## What you will do
For each line of the data that includes the word "organization", copy the line.

Dataset excerpts:
◆ ◆ ◆ ◆ ◆
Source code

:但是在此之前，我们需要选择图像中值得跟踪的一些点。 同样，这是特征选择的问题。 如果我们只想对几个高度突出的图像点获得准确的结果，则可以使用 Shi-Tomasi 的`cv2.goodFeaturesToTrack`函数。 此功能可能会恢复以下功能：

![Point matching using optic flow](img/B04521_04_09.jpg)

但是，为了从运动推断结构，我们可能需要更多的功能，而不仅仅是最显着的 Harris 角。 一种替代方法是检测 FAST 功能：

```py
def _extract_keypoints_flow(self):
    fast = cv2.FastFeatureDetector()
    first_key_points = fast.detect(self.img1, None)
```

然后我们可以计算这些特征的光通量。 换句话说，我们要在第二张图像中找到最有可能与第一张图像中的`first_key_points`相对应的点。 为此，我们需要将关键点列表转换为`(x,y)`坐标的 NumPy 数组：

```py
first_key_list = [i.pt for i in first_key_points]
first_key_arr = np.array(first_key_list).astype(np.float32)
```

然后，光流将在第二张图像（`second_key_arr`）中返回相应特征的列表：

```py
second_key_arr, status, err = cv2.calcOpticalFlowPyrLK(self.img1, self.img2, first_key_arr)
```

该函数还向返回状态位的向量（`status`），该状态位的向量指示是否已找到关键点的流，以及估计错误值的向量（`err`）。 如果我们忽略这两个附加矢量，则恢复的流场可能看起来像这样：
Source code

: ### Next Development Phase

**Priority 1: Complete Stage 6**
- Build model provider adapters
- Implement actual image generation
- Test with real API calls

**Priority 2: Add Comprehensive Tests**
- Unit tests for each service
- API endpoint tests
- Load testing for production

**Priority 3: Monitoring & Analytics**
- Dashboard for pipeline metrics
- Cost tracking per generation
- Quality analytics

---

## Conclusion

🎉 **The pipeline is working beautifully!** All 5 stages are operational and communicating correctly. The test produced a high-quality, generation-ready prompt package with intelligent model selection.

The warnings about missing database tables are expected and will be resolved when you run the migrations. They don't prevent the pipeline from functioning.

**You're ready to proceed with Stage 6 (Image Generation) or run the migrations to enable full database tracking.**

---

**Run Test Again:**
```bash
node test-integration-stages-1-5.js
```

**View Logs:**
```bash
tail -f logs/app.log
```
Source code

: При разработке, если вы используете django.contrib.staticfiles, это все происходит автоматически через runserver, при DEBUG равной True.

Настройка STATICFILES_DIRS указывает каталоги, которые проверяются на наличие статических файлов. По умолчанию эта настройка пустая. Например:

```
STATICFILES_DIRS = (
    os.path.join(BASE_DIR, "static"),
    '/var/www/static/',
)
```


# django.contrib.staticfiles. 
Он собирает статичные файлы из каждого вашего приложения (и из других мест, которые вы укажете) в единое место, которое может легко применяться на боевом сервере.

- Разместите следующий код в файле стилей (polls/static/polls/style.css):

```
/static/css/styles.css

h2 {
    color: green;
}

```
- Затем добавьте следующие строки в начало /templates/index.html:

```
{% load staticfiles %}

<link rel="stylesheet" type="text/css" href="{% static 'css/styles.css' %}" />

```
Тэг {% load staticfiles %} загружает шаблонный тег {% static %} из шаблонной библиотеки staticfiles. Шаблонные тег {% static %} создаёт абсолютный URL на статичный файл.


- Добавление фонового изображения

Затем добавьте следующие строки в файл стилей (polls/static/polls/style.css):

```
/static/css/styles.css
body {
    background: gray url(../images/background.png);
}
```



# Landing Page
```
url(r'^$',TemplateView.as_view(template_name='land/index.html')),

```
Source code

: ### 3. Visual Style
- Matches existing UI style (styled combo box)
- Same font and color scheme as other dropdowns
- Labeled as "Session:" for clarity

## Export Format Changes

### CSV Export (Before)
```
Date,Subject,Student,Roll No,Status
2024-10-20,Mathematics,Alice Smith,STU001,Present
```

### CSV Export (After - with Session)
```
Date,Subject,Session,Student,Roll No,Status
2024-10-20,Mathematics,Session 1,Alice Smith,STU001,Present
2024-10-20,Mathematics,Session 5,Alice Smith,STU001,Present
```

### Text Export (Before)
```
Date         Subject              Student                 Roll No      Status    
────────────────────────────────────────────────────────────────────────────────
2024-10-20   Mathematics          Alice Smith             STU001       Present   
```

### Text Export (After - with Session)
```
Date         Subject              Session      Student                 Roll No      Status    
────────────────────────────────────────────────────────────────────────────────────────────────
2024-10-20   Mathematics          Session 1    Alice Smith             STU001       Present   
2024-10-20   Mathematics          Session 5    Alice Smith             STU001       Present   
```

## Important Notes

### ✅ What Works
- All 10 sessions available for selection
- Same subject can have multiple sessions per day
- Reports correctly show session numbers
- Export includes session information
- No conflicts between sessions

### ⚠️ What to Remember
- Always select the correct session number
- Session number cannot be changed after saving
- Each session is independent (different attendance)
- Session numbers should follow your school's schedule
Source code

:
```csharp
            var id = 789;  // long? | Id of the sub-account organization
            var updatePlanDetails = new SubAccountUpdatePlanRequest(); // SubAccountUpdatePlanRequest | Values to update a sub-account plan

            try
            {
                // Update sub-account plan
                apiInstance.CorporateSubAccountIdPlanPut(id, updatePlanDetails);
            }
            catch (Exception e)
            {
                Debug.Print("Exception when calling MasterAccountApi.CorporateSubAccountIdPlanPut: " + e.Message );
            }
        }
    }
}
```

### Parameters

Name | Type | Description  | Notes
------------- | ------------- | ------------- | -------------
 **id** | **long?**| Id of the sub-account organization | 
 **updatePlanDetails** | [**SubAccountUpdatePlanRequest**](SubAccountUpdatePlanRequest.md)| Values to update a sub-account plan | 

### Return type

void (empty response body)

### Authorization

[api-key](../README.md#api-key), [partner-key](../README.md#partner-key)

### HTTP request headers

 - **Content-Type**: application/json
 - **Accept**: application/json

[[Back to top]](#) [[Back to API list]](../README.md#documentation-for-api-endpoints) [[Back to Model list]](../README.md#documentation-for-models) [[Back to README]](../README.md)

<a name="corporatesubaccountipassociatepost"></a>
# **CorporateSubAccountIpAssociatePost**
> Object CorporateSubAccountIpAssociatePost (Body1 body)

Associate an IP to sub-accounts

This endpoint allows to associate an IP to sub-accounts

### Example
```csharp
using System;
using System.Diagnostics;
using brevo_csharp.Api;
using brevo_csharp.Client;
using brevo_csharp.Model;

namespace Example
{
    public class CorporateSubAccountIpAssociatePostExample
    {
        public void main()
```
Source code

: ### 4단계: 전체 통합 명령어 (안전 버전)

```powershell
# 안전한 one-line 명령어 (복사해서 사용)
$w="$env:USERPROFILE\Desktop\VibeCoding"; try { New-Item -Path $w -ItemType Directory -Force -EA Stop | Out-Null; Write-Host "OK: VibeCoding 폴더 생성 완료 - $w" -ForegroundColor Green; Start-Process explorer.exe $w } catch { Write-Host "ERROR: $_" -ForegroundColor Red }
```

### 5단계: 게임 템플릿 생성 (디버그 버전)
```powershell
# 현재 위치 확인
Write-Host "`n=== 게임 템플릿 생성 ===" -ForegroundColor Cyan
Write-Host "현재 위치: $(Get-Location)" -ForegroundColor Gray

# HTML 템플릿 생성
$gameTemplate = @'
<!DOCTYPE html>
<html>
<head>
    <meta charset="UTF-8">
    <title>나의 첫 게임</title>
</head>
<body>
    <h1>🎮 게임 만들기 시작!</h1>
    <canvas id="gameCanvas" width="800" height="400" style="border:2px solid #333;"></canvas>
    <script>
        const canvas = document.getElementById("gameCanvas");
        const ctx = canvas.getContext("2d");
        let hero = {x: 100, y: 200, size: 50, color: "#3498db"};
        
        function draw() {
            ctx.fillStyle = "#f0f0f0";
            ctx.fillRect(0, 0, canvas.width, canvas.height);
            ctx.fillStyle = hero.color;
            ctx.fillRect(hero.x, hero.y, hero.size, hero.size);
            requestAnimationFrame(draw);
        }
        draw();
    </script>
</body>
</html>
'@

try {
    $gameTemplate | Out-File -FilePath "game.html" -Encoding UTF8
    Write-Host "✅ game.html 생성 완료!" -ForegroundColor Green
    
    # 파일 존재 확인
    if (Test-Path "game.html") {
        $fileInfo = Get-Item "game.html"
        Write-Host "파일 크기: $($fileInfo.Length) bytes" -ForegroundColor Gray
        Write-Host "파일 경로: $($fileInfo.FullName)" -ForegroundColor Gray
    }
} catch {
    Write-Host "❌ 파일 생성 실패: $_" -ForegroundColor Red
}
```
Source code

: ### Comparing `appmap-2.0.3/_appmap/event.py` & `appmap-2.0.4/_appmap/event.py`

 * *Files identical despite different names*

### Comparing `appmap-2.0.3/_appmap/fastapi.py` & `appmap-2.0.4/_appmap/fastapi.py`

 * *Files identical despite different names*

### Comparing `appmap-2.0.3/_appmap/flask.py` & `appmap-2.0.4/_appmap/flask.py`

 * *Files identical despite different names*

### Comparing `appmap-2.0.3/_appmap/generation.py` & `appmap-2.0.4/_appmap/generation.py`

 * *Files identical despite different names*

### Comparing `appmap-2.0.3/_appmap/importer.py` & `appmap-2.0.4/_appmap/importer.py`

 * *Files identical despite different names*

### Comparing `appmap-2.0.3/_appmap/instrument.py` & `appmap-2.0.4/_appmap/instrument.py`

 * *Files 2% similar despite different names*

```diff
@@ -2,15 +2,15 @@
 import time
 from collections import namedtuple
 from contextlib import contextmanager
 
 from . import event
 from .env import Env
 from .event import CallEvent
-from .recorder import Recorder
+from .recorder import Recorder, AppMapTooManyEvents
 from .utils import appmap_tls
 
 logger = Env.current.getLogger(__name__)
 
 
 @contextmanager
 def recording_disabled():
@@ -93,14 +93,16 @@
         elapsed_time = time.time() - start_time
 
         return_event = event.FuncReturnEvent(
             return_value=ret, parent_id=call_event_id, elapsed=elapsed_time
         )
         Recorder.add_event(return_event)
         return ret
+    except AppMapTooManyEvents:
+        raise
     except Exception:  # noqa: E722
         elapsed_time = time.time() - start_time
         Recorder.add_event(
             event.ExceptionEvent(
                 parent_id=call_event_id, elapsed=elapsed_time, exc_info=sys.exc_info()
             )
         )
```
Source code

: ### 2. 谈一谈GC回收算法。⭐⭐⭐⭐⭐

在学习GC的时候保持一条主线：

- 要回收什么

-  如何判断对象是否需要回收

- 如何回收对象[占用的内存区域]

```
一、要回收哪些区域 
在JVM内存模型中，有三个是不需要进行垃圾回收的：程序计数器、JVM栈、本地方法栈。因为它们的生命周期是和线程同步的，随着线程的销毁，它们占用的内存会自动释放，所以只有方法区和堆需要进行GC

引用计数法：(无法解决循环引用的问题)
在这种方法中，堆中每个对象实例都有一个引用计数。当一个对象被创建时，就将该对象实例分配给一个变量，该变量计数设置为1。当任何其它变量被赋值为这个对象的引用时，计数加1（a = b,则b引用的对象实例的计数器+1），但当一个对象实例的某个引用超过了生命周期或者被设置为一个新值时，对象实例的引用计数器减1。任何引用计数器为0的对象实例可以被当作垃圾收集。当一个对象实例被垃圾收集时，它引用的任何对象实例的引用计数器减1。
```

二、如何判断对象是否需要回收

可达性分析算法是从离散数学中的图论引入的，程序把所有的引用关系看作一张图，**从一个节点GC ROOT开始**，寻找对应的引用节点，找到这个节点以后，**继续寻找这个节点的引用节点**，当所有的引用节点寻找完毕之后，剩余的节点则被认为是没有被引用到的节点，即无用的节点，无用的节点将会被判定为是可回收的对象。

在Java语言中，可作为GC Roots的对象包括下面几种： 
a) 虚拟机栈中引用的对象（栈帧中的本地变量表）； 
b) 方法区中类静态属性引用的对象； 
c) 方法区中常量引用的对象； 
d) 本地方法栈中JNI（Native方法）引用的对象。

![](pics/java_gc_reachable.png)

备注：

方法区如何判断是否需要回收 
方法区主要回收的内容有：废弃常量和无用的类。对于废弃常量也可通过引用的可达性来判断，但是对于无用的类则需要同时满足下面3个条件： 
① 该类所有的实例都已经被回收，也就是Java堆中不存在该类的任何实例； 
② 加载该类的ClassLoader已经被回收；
◆ ◆ ◆ ◆ ◆
## Expected answer
            var id = 789;  // long? | Id of the sub-account organization
 **id** | **long?**| Id of the sub-account organization | 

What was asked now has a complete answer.